Viele westliche Beobachter der rumänischen Revolution machen aus ihrer Skepsis über die Erfolgschancen der jüngsten Ostblockdemokratie auch kein Hehl. Man sollte trotz aller Bedenken aber nicht vergessen, daß Demokratie gelernt sein will. Erst wenn das rumänische Volk sich von seinem Schreck erholt hat, wird man sehen, ob die neuen Machthaber Rumäniens es mit der Demokratie ernst meinen, oder die Macht mit altbewährten oder scheindemokratischen Mitteln halten wollen. Trotz aller Unkenrufe muß man den Frauen und Männern um Ion Iliescu auch Sinn für den Freiheitsdrang ihres Volkes bescheinigen. Ebenfalls am 7. Januar verkündete RADIO BUKAREST: "Der Rat der Front der Nationalen Rettung informiert uns, daß er infolge vieler Briefe und Appelle der Bürger, auf der Grundlage der in der Programmplattform enthaltenen Verfügungen ein Dekret für die Paßbehörde ausgearbeitet hat." Schon einen Tag später wurde das Dekret veröffentlicht: "Die einfachen Pässe werden innerhalb von höchstens 20 Tagen nach dem Einreichen des Antrages ausgehändigt."

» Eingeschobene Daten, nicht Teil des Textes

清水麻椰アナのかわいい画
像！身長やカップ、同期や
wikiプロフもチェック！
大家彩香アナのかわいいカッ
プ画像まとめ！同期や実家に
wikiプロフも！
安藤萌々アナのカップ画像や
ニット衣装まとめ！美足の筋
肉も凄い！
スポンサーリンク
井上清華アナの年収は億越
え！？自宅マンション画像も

Es ist mit Sicherheit das Gesetz, vielleicht sogar das einzige, auf das unsere Landsleute im Banat gewartet haben. Die Früchte der Revolution hängen zwar noch sehr hoch, für viele Banater Schwaben sind sie aber greifbar nahe.
Wir wissen alle, daß Meinungen wie "Ich denke, daß eine Veränderung der Lage in Rumänien - das heißt Beseitigung der Unterdrückung, aber auch Chancen der inneren Entwicklung des Landes - viele Deutsche dazu veranlassen wird, ihre an sich schon getroffene Entscheidung, das Land zu verlassen, noch einmal zu überdenken ..." oder "Ich hoffe inständig, daß die Menschen hier in Rumänien wieder für sich und ihre Kinder Hoffnung sehen und daß dann möglicherweise doch weniger ausreisen als bisher beabsichtigten ...", auch wenn sie von so erfahrenen Politikern wie Hans Dietrich Genscher und Otto Graf Lambsdorff stammen, die Realität verkennen.  Wer in seiner Heimat so einsam und fremd ist, wie es die Deutschen im Banat und in Siebenbürgen sind, dem wird die Fremde schnell zur Heimat. Die Kunst, dies zu verstehen, liegt in der seelischen Fähigkeit des Einzelnen, eine solche Tragödie im Geiste nachzuvollziehen.